Press release

Neurocle Releases Version 4.4 of Auto Deep Learning Vision Inspection Software

From NVIDIA RTX 50 series support to enhanced AI auto-labeling capabilities

Deep learning vision inspection software company Neurocle has announced the release of version 4.4 of its Auto Deep Learning-based inspection software. The latest update focuses on expanding the applicability of deep learning models across diverse industrial environments, while maximizing the speed and efficiency of the model development workflow.

Hardware environments have a direct impact on performance when it comes to developing deep learning models. As such, securing scalability in hardware and platform infrastructure enabling optimized model implementation across various systems has long stood as a key challenge. Furthermore, the automation and optimization of labeling and training stages, which typically require significant time and human resources, remain an area in need of continuous improvement.

Reflecting these demands, version 4.4 delivers enhanced scalability and productivity for users who develop and deploy models directly in manufacturing environments.


Support for NVIDIA RTX 50 Series – Optimizing AI Deep Learning Model Development and Inference in Next-Generation Hardware Environments

The first key update in version 4.4 is support for NVIDIA’s latest GPU lineup, the RTX 50 series. By ensuring compatibility with the new RTX 50 series at launch, Neurocle enables seamless model training and inference even in cutting-edge GPU environments.

This provides significantly improved computational performance, reducing the time required from the creation of deep learning inspection models to their deployment in the field. Furthermore, with a broader range of hardware infrastructure options now available, the flexibility and scalability to develop optimized models across diverse system environments have been further enhanced.


Enhanced AI Auto-Labeling – Improved Performance and Expanded Model Support

The second key update focuses on improving the performance and usability of AI-powered auto-labeling. Neurocle previously introduced its transformer-based AI labeling feature, the Auto-Selector, which enables automated labeling through simple clicks and drags. In version 4.4, the underlying AI model has been significantly upgraded to allow for faster and more precise labeling.

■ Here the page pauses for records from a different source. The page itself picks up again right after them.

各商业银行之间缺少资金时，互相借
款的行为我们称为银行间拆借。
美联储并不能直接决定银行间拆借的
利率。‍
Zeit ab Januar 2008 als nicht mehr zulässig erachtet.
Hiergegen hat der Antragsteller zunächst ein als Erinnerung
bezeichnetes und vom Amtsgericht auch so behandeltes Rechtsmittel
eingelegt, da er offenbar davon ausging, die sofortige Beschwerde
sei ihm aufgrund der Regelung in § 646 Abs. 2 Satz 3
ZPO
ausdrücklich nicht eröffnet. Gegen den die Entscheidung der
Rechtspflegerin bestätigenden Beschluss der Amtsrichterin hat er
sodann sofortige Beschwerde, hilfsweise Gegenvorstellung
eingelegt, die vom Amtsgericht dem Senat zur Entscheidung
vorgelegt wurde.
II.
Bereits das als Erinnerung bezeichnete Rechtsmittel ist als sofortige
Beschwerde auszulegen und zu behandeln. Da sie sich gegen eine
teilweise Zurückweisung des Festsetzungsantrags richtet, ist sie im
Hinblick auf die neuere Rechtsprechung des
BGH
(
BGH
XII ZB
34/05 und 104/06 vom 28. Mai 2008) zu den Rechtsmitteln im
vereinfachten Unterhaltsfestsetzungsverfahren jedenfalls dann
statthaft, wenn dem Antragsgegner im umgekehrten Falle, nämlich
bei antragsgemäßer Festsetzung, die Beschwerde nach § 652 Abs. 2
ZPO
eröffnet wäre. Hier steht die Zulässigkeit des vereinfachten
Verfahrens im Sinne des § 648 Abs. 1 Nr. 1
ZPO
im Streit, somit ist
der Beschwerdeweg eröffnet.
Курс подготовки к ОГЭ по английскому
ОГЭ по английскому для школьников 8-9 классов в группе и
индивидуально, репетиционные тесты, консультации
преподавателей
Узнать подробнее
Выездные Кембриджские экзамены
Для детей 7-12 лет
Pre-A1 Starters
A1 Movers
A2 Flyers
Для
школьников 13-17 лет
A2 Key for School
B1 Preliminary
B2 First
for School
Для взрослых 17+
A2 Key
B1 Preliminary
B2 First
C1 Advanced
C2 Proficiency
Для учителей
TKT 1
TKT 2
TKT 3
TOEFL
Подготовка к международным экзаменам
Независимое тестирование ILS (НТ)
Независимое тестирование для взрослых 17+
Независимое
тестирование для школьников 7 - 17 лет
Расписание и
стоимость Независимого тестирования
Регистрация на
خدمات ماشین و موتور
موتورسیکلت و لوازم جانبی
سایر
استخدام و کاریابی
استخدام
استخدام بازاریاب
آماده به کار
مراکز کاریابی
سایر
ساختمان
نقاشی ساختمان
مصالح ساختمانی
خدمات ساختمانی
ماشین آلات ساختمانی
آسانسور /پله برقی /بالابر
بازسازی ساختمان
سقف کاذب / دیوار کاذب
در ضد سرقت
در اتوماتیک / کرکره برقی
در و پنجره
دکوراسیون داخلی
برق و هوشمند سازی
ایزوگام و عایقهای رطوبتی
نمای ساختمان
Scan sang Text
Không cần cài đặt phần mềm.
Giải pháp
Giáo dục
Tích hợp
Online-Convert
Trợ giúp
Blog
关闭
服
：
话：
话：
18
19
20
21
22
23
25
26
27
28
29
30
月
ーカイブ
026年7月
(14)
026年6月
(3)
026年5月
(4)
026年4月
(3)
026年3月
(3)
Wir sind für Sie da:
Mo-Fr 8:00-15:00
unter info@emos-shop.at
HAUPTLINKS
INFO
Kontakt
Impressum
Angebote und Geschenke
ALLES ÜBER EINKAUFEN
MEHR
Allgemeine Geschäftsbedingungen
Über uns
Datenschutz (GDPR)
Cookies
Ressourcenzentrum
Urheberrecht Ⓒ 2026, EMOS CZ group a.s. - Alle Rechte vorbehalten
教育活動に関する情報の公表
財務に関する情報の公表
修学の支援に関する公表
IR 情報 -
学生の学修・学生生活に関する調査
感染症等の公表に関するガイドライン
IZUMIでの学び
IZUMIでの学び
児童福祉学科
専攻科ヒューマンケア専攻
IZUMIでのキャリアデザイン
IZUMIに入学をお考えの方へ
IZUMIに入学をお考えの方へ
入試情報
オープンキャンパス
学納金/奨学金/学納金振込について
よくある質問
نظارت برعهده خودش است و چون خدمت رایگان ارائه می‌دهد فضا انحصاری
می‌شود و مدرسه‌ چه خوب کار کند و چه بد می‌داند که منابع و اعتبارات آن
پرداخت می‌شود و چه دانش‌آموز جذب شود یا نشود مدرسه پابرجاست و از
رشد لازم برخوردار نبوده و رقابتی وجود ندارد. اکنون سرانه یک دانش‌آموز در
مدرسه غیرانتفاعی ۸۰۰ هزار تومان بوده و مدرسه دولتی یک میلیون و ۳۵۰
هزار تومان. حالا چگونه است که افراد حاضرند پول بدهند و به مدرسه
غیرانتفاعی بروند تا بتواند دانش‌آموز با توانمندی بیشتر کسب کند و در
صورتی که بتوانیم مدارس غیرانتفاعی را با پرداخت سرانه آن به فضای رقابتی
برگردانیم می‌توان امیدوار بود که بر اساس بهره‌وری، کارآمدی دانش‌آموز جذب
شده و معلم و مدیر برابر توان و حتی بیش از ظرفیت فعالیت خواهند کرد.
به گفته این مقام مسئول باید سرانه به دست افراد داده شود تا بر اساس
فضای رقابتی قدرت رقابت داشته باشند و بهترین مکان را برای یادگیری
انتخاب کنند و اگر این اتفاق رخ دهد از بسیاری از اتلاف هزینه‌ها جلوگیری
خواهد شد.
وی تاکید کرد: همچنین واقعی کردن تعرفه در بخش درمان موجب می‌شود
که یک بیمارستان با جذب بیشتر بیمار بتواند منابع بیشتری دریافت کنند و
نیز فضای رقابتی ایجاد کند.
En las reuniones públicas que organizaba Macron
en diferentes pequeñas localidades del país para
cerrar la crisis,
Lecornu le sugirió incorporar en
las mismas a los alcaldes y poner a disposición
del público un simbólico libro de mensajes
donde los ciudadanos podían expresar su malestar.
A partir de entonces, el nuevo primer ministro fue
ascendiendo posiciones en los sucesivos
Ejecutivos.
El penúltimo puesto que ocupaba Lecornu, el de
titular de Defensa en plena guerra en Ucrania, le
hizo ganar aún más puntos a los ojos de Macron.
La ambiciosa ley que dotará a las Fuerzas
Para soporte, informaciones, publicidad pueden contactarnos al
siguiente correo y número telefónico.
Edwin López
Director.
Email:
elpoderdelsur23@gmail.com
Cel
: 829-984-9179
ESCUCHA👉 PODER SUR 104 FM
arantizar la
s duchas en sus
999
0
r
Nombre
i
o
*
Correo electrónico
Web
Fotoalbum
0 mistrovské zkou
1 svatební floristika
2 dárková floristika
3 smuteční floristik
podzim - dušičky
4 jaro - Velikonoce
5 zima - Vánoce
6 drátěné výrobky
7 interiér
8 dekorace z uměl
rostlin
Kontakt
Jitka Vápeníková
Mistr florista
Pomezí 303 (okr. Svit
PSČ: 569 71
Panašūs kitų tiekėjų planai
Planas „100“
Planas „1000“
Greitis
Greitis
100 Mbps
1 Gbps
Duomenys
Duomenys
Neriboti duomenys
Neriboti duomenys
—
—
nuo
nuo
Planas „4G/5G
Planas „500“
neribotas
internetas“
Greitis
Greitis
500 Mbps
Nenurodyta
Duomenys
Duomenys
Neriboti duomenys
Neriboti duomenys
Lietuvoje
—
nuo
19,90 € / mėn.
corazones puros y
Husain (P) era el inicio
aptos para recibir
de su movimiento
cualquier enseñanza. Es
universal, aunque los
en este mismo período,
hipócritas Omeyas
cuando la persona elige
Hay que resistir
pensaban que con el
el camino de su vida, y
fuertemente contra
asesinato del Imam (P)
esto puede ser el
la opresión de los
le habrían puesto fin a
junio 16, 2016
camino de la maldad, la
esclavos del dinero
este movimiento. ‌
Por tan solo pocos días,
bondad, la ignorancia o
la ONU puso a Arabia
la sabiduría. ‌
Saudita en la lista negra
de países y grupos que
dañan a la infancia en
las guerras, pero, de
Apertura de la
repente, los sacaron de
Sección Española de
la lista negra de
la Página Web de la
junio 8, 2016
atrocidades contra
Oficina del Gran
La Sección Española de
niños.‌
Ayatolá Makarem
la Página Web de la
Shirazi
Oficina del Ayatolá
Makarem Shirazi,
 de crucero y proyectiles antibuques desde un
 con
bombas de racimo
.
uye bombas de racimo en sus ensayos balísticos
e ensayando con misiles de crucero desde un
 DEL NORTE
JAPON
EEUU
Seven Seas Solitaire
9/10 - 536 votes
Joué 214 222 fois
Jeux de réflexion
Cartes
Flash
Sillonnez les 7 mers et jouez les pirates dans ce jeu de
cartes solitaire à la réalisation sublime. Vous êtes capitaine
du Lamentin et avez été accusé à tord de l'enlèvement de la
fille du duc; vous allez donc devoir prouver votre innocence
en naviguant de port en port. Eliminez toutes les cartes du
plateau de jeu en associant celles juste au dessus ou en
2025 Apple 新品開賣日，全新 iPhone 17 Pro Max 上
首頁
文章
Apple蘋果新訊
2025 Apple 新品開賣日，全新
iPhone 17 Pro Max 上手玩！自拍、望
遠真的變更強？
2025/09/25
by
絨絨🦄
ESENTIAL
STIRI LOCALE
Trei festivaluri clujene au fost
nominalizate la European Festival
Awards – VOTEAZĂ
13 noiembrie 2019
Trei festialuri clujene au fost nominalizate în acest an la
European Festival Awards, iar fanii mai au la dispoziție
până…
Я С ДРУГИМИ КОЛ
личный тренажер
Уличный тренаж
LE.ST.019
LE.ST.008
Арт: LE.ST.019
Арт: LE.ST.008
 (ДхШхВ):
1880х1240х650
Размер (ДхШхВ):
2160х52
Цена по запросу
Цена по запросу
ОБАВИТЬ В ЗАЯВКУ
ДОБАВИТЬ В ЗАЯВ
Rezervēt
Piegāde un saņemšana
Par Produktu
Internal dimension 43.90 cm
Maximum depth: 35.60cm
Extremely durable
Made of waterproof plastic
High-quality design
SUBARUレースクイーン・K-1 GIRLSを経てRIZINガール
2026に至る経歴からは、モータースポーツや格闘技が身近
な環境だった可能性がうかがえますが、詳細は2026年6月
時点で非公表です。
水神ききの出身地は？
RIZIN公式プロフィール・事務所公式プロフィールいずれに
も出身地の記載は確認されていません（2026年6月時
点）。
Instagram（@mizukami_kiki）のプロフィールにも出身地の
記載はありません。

Notably, the scope of support has been expanded beyond existing segmentation models to include object detection models. Considering the diverse requirements across manufacturing inspection projects, this enhancement enables a wider range of applications to benefit from AI-driven labeling capabilities.

In addition, a new object size-based threshold setting feature has been introduced to allow users to fine-tune labeling results according to desired object sizes and dimensions. This helps reduce unnecessary labeling of irrelevant objects or background elements, while improving both efficiency and accuracy by focusing only on target areas. The feature is expected to be particularly useful in complex industrial environments where components of varying shapes and sizes coexist.

Meanwhile, Neurocle plans to actively promote the strengths of its Auto Deep Learning vision inspection technology through major domestic and international exhibitions. Starting with AI EXPO KOREA in Seoul this May, the company will expand its outreach to global manufacturing markets by participating in events such as BUTECH (Busan International Machinery Fair) and COMPUTEX in Taiwan. Through these efforts, Neurocle aims to accelerate the adoption of deep learning-based vision inspection technologies in industrial settings and drive their expansion across a wide range of industries.